| Activity |
Look through the data below, and copy each line that carries the word "stick".

━━━

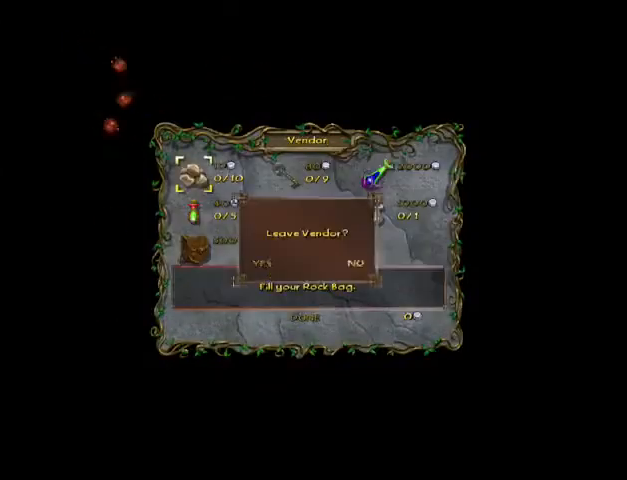
{"keys": [], "mouse": [], "events": [[33, "escape", "down"], [67, "escape", "up"], [167, "return", "down"], [267, "return", "up"], [300, "return", "down"], [367, "return", "up"], [433, "return", "down"], [500, "return", "up"]]}
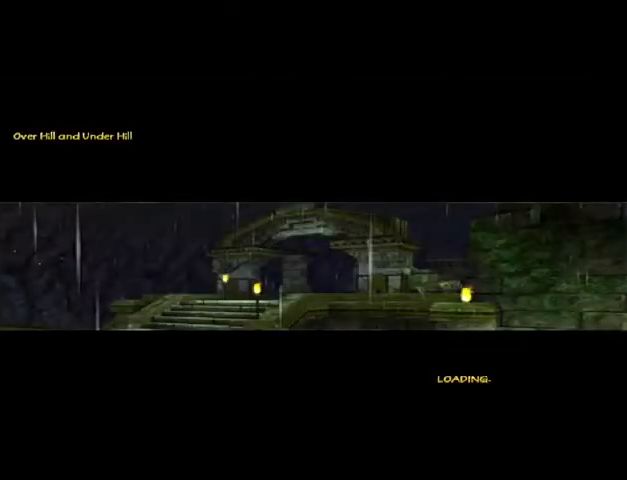
{"keys": ["return", "w"], "mouse": [], "events": [[33, "w", "down"], [100, "return", "down"], [133, "return", "up"], [200, "return", "down"], [267, "return", "up"], [367, "return", "down"], [433, "return", "up"], [500, "return", "down"]]}
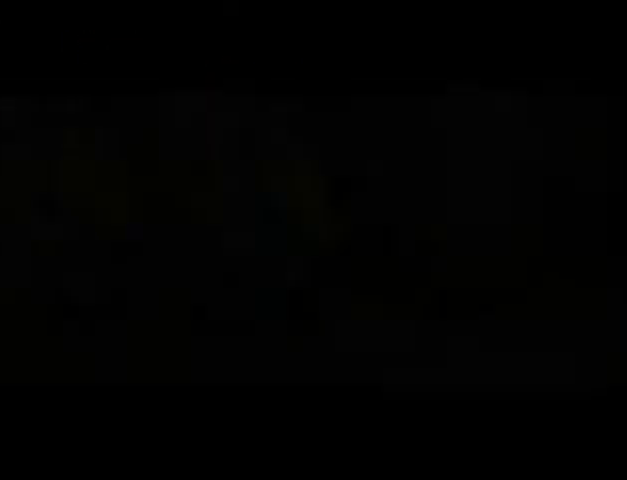
{"keys": ["w"], "mouse": [], "events": [[100, "return", "up"], [167, "return", "down"], [233, "return", "up"], [333, "return", "down"], [400, "return", "up"]]}
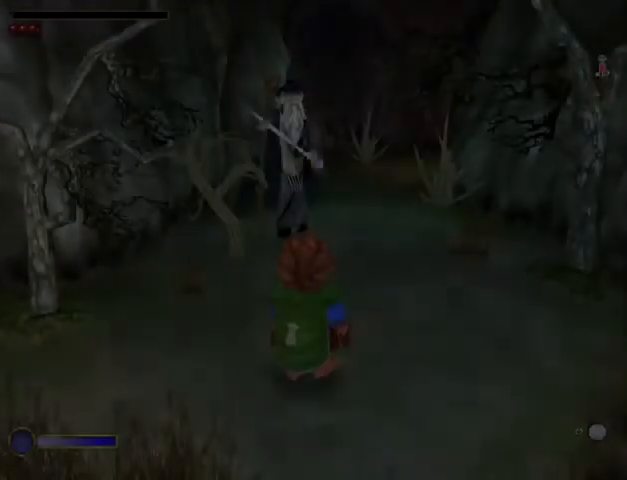
{"keys": ["d"], "mouse": [], "events": [[67, "d", "down"], [100, "w", "up"], [200, "stick", "down"], [300, "stick", "up"], [400, "stick", "down"], [433, "stick", "up"]]}
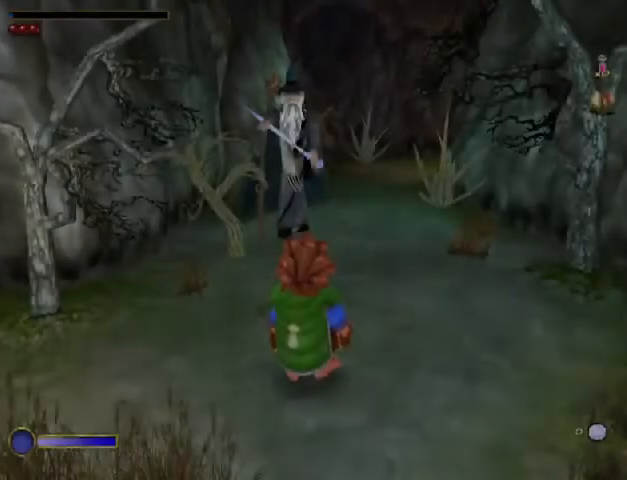
{"keys": ["d"], "mouse": [], "events": [[33, "stick", "down"], [100, "stick", "up"], [133, "stick", "down"], [167, "stick", "up"], [267, "stick", "down"], [367, "stick", "up"], [400, "stick", "down"], [467, "stick", "up"]]}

━━━

| Solution for this exercise |
{"keys": ["d"], "mouse": [], "events": [[67, "d", "down"], [100, "w", "up"], [200, "stick", "down"], [300, "stick", "up"], [400, "stick", "down"], [433, "stick", "up"]]}
{"keys": ["d"], "mouse": [], "events": [[33, "stick", "down"], [100, "stick", "up"], [133, "stick", "down"], [167, "stick", "up"], [267, "stick", "down"], [367, "stick", "up"], [400, "stick", "down"], [467, "stick", "up"]]}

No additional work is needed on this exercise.